Bis die russischen Soldaten aus der Steiermark abzogen und von den Engländern abgelöst wurden, blieben seine Eltern in der Nähe von Würzburg. An jene neun Monate hat er kaum Erinnerungen. Seine Mutter berichtete ihm von einem Grafen, der den gleichen Familiennamen trug wie sie. Im Gartenhaus von dessen Park fanden seine Eltern mit ihren Kindern eine notdürftige Unterkunft.
Ein einstöckiger gelber Pavillon. Zahlreiche Fenster, weiße Wände, ein Tisch mit einem gewebten Tuch, auf dem Früchte ein Ornament bilden, besonders die langen Fransen sind geheimnisvoll. In Kartons auf dem Parkettboden Kleidungsstücke. Ich schlafe auf einem Sofa unter einem gold-schwarz gemusterten Bettüberwurf. Ich friere. Wir sind in einem lautlosen Jenseits angelangt. Wo ist der Krieg? Schnee liegt auf einer Wiese, auf den Ästen der Bäume, auf den Wegen. Da es keinen Ofen im Gartenhaus gibt, ist jeder Wechsel von Unterwäsche schmerzhaft.
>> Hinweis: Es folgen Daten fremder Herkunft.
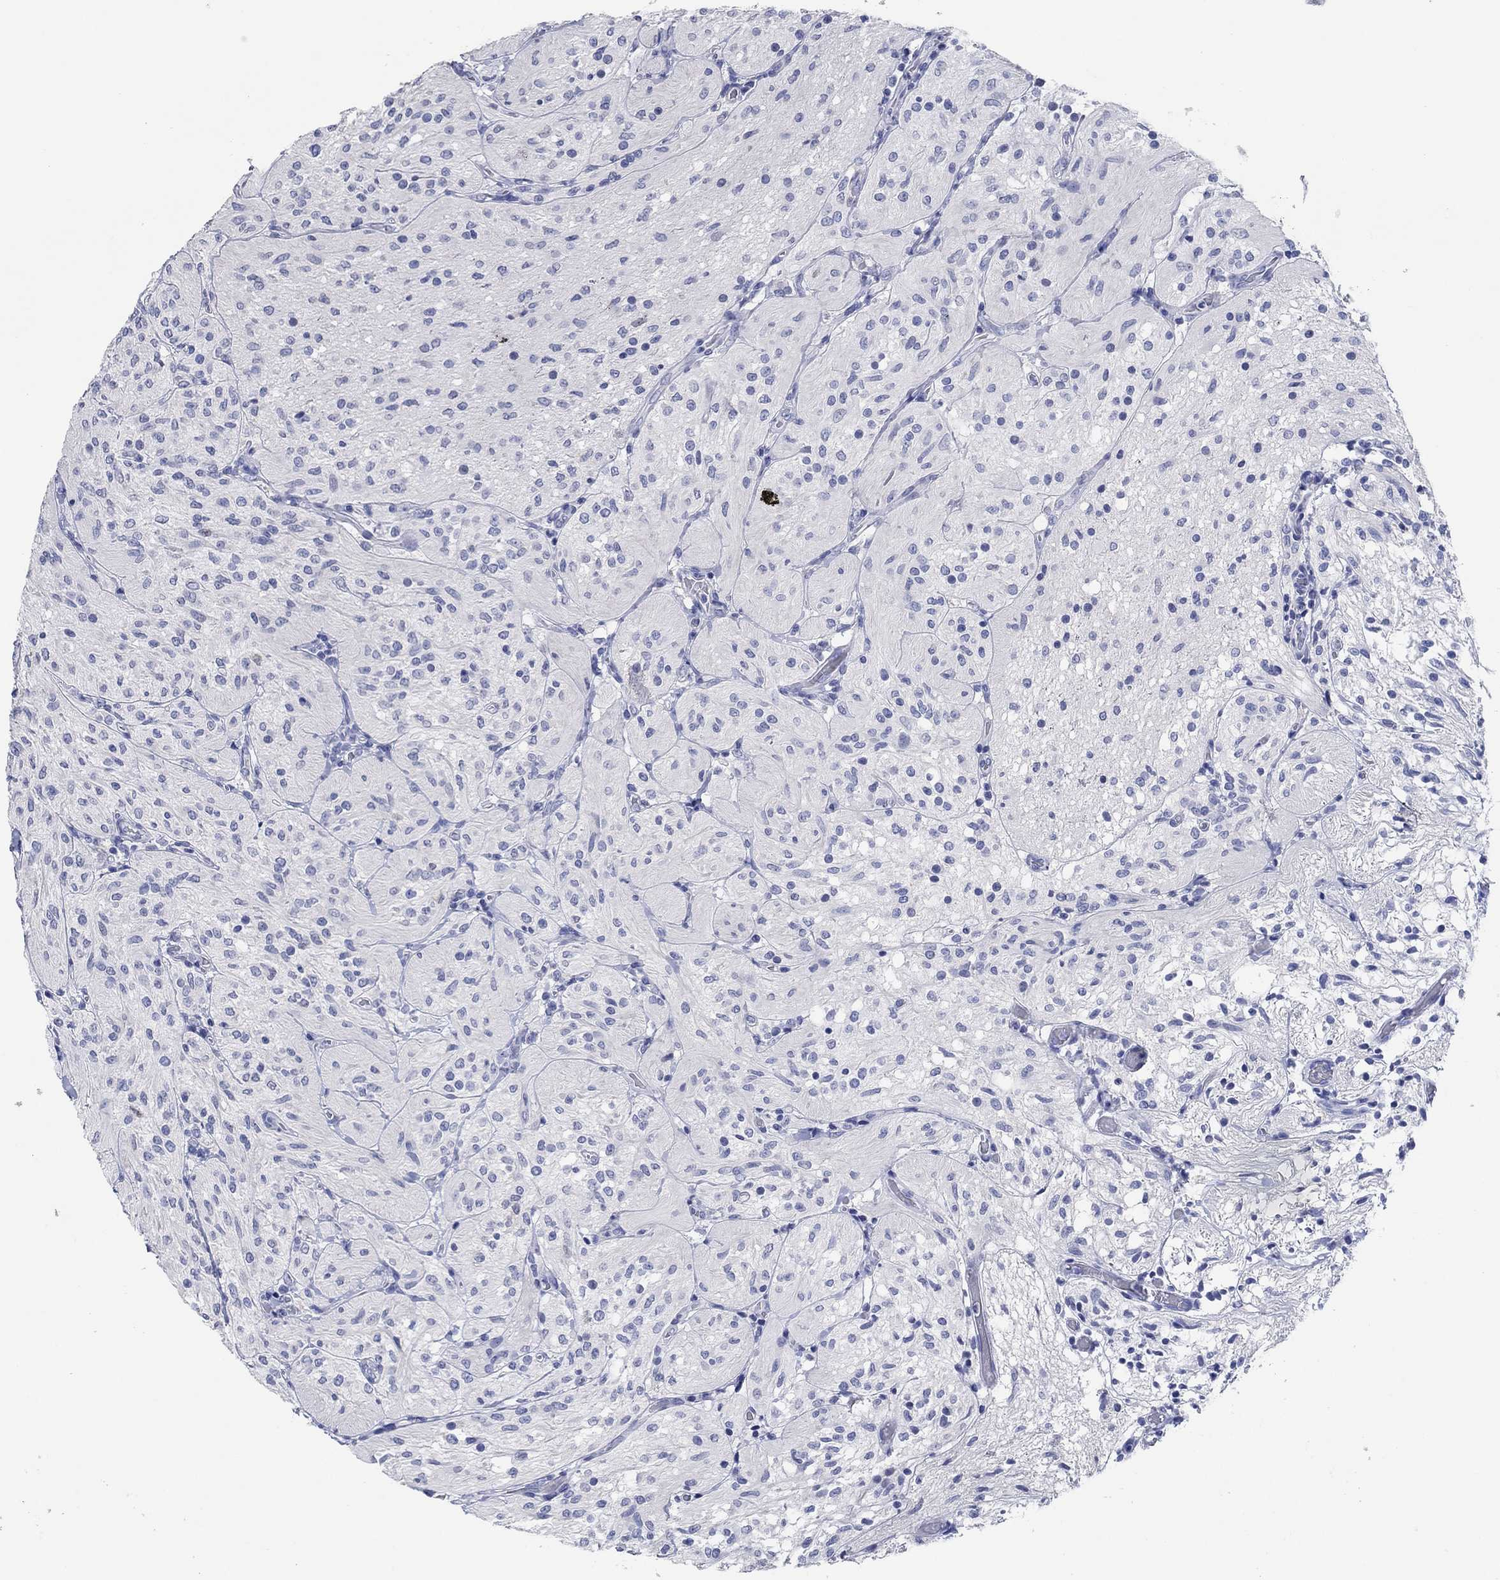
{"staining": {"intensity": "negative", "quantity": "none", "location": "none"}, "tissue": "glioma", "cell_type": "Tumor cells", "image_type": "cancer", "snomed": [{"axis": "morphology", "description": "Glioma, malignant, Low grade"}, {"axis": "topography", "description": "Brain"}], "caption": "This is an IHC image of human glioma. There is no expression in tumor cells.", "gene": "POU5F1", "patient": {"sex": "male", "age": 3}}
Mein Bruder Paul und ich stapfen hinter zwei Kindern zum Schloss hinauf. Es ist ein kurzer, stark flimmernder Schwarz-Weiß-Film, der vor meinem inneren Auge abläuft, ich habe ihn schon öfter gesehen, wenn ich in der Nacht wach lag. Die anderen Knaben tragen Wintermäntel, einer von ihnen hat eine Schirmmütze auf dem Kopf. Sie ziehen einen eisernen Schlitten hinter sich her, der vorne eine Rundung hat wie ein Bischofsstab. Paul ist schneller als ich, und die beiden Buben und er fangen zu laufen an. Ich kann mich an kein Geräusch erinnern, an kein Wort. Plötzlich sitzen wir zu viert auf dem Schlitten, ich muss, weil ich als Letzter gekommen bin, vorne Platz nehmen. Ich sehe jetzt den Schnee unter mir, über den wir abwärts gleiten, im nächsten Augenblick stürze ich. Der Schlitten kippt nach der Seite um und eine der Kufen schneidet sich in meinen Hals. Ich ersticke. Das Filmfragment ist zu Ende, es folgt Schwärze, die mir den Eindruck vermittelt, ich befände mich allein in einem dunklen Kino. Nach langer Pause höre ich meine Mutter sprechen. Ich fühle ihre Arme, ihr Haar, ihre Körperwärme. Jetzt beugt sich mein Vater über mich. Er hat eine Militärkappe auf dem Kopf. »Damals hast du eine Quetschung des Kehlkopfes erlitten und ich brachte dich ins Gartenhaus«, erzählt meine Mutter. »Als Vater vom Lazarett kam, hat er dich verarztet. Du konntest zwei Tage nicht sprechen. Du standest unter Schock. Lange konntest du dich nicht beruhigen.«
Die ganze Zeit, die ich in der Nähe von Würzburg verbrachte, verbinde ich mit Kälte. Im Gartenhaus gibt es wie gesagt keinen Ofen, und gäbe es einen, wir hätten nichts zu heizen. »Auch im Schloss«, erzählte meine Mutter weiter, »wurde nicht geheizt, bis auf das Kaminzimmer.« Ich habe es einmal gesehen, ich erinnere mich an den großen, geschliffenen Spiegel im goldenen Rahmen und an einen orientalischen Teppich, dessen Schönheit mich fasziniert. Er ist braun, rot und schwarz und für mich ein Mirakel. (Ich bin davon überzeugt, dass das Muster einen Sinn ergibt und will in seine Wirklichkeit eintreten, um ihn zu begreifen.) Nach und nach tauchen eine Biedermeierkommode mit vielen Schubladen auf, Polstermöbel, ein Luster. Und auch das Feuer im Kamin sehe ich flackern, spüre jedoch nichts von seiner Wärme, und es verlöscht langsam in Schwärze. »Ich habe eine Decke für uns verlangt«, fuhr meine Mutter fort, »aber es gab keine. Ich habe mich mit den Mänteln beholfen, dem Bett- und dem Tischtuch – ihr habt trotzdem gefroren, bis Vater euch eine Decke vom Militär brachte.«
Der Himmel ist blau, und die Tochter unseres Namensdoppelgängers, ein Mädchen mit brünetten Locken, sitzt auf einer Schaukel und schwingt sich hoch hinauf in die Luft, sie schwebt zurück, ihr Kleid wirft die wunderbarsten Falten, und ihr Schatten folgt ihr ruhelos über den Boden, hin und her.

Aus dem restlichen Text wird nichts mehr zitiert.